▶ [WORK TO COMPLETE]
• A. Print every one of the chart rows word for word, leaving out the pictures.
• B. Write the next few sentences of the Escher text, starting right after its last line.

▶ [EXCERPTED TEXT]
====================

I myself passed many years in this state of self-delusion. But then came a moment when it seemed as though scales fell from my eyes. I discovered that technical mastery was no longer my sole aim.

Reptiles, lithograph 1943

The lithograph above, entitled Reptiles, illustrates many of Escher’s abiding interests. On the drawing board is a tessellation (tiling) with drawings of three shades of alligators locked into a hexagonal grid. The realistically drawn objects in the nature morte establish the usual three dimensional illusion of naturalistic drawing. The tiny alligator on the dodecahedron, snorting fire, and the two lizards entering and leaving the tessellated plane provide clues that the picture is imaginative but fundamentally about the relationship between two and three dimensional space.

Although not a trained mathematician, Escher took a great interest in geometry and what he called ‘the logic of space’. He wrote an essay in 1957 on tessellation, which he had first studied in the decorative work of Islamic artists in Spain.

In mathematical quarters, the regular division of the plane has been considered theoretically . . . Does this mean that it is an exclusively mathematical question? In my opinion, it does not. [Mathematicians] have opened the gate leading to an extensive domain, but they have not entered this domain themselves. By their very nature they are more interested in the way in which the gate is opened than in the garden lying behind it.  The Mathematical Art of M C Escher.

====================

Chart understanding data
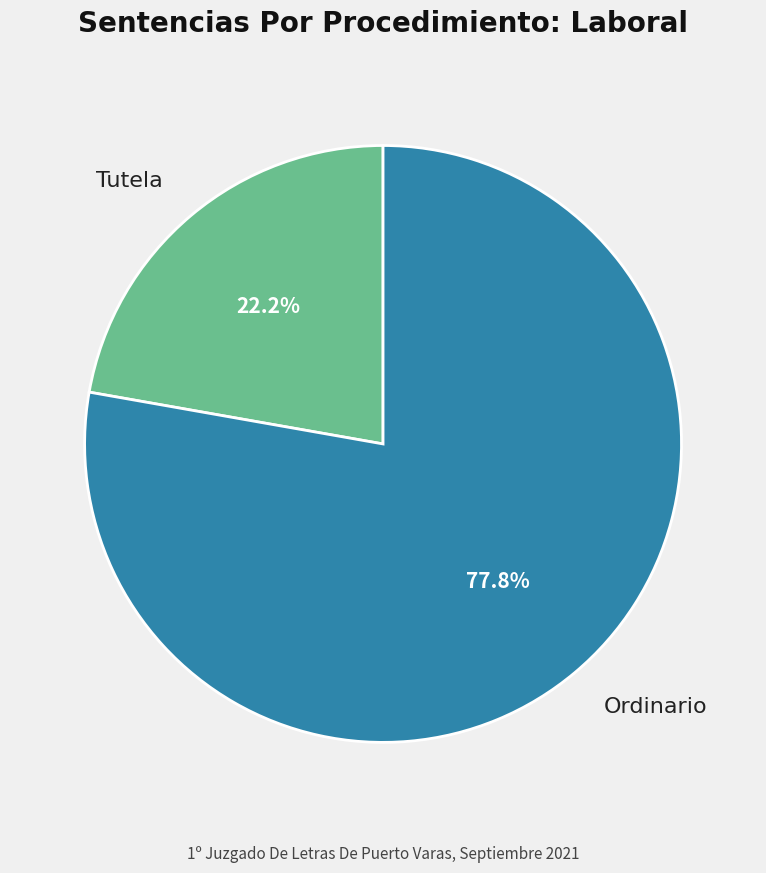

What is the largest slice in the pie chart?

Ordinario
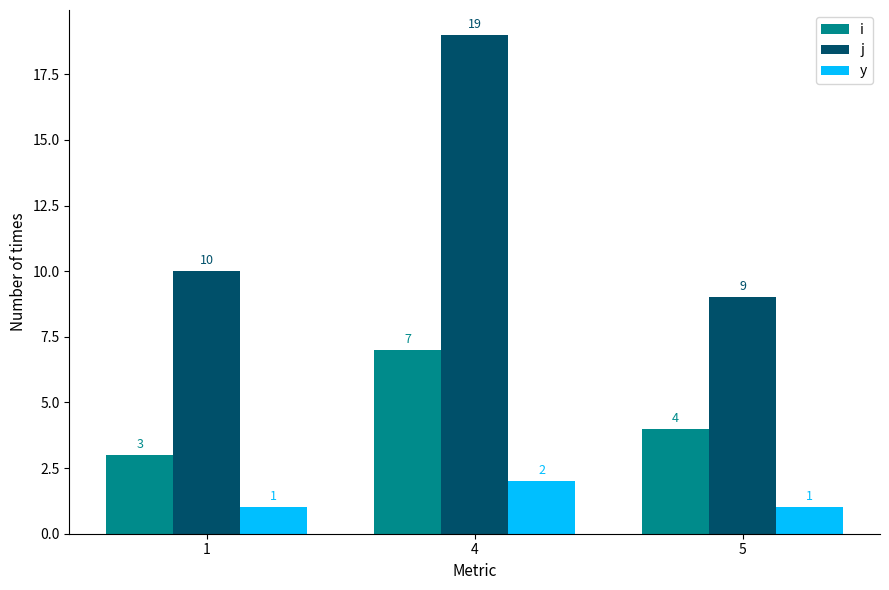

The y series shows 1 at 1. True or false?

True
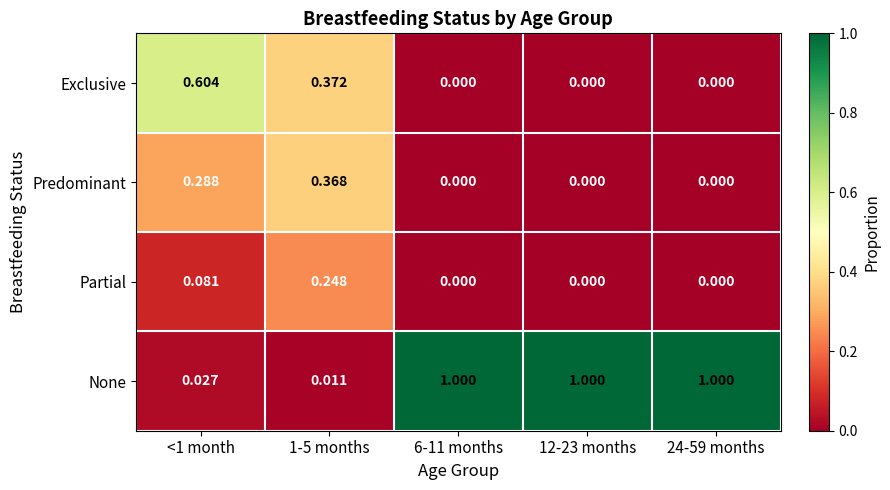

Which series has the largest range (max minus min)?

None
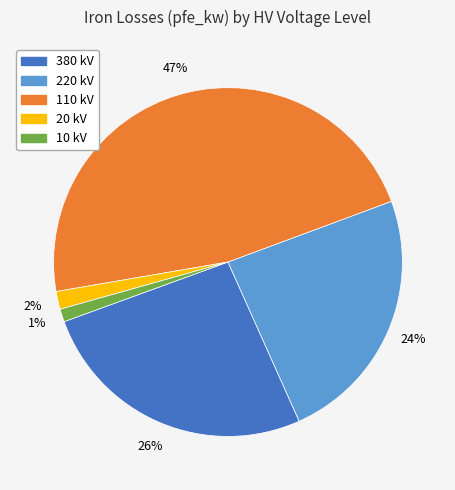

To the nearest percent, what is the average slice percentage?

20%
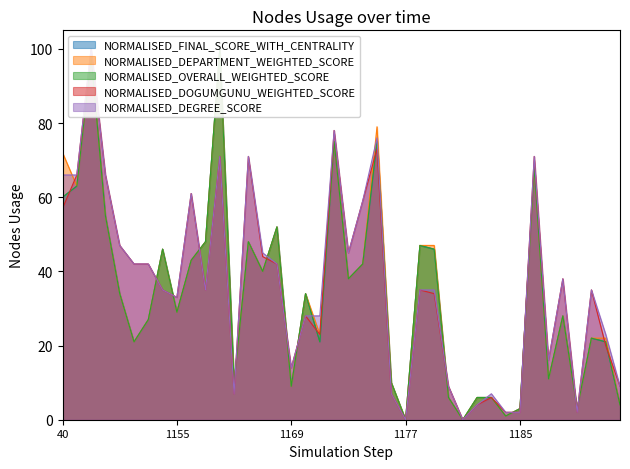

What is the sum of all NORMALISED_DOGUMGUNU_WEIGHTED_SCORE values?

1429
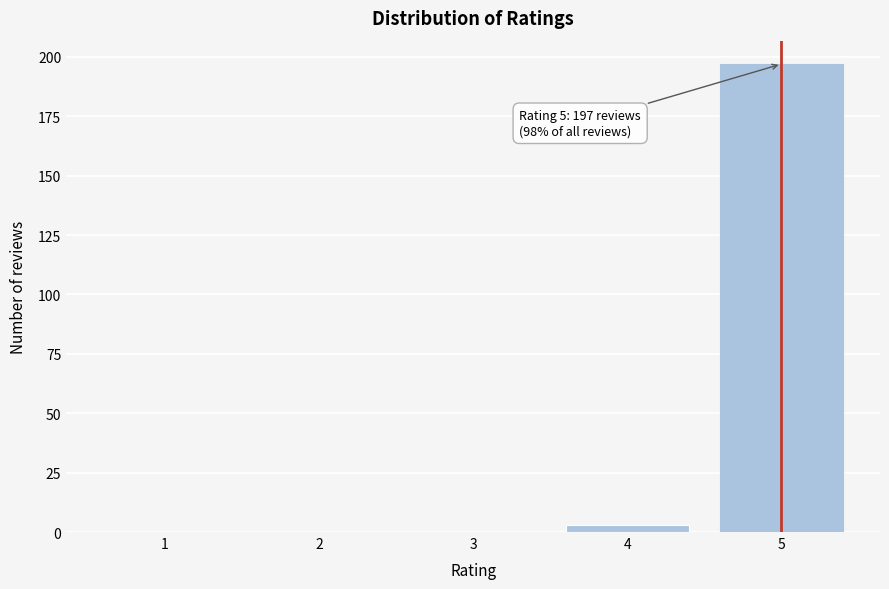

Reading right to left, extract all data points from this chart.

5=197	4=3	3=0	2=0	1=0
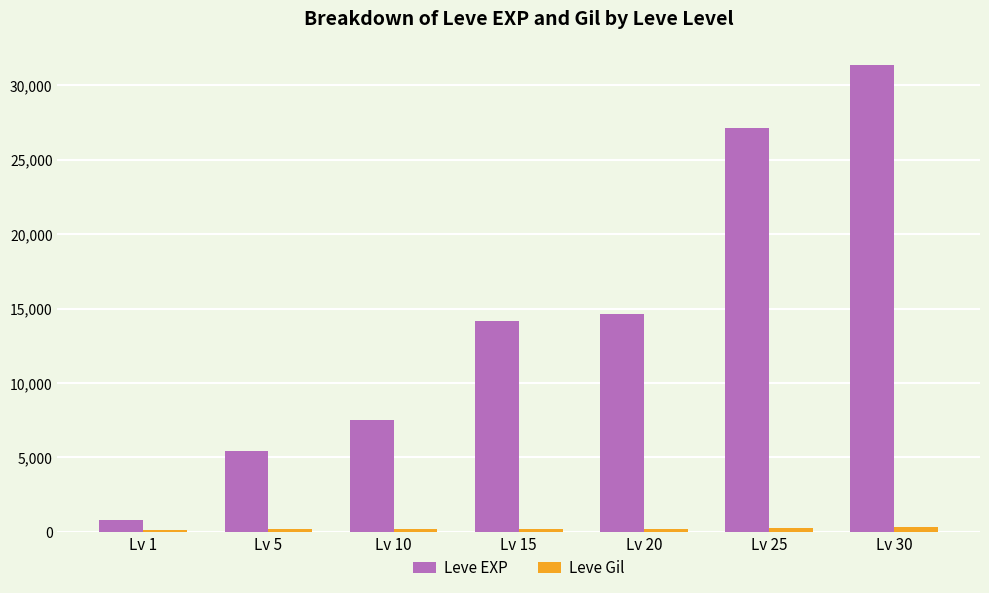

Which series changed the most between Lv 5 and Lv 10?

Leve EXP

====================

▶ [EXPECTED OUTPUTS]
• A.
What is the largest slice in the pie chart?

Ordinario

The y series shows 1 at 1. True or false?

True

Which series has the largest range (max minus min)?

None

To the nearest percent, what is the average slice percentage?

20%

What is the sum of all NORMALISED_DOGUMGUNU_WEIGHTED_SCORE values?

1429

Reading right to left, extract all data points from this chart.

5=197	4=3	3=0	2=0	1=0

Which series changed the most between Lv 5 and Lv 10?

Leve EXP

• B.
Escher, Sketch of Alhambra Tiles, 1934

Escher went beyond the mere topological constraints devised by mathematicians, with their 17 possible ‘wallpaper groups’ by transforming the basic cell shape and the emblems embedded in them across the picture plane. This process is shown in the eight panels below.

Metamorphose, woodcuts 1939-40, 1967-68

Artists have been concerned with perspective and geometry since the Renaissance, none more so than Albrecht Durer whose output of graphic art was prodigious. The depth of his interest in mathematics can be seen from the magic square on the wall, the sphere, the compass held by the despondent figure and the irregular solid with its pentagonal sides. This emblematic engraving is crammed with esoteric meaning, befitting that more superstitious age, but heralds the intrusion of science into a world emerging from darkness.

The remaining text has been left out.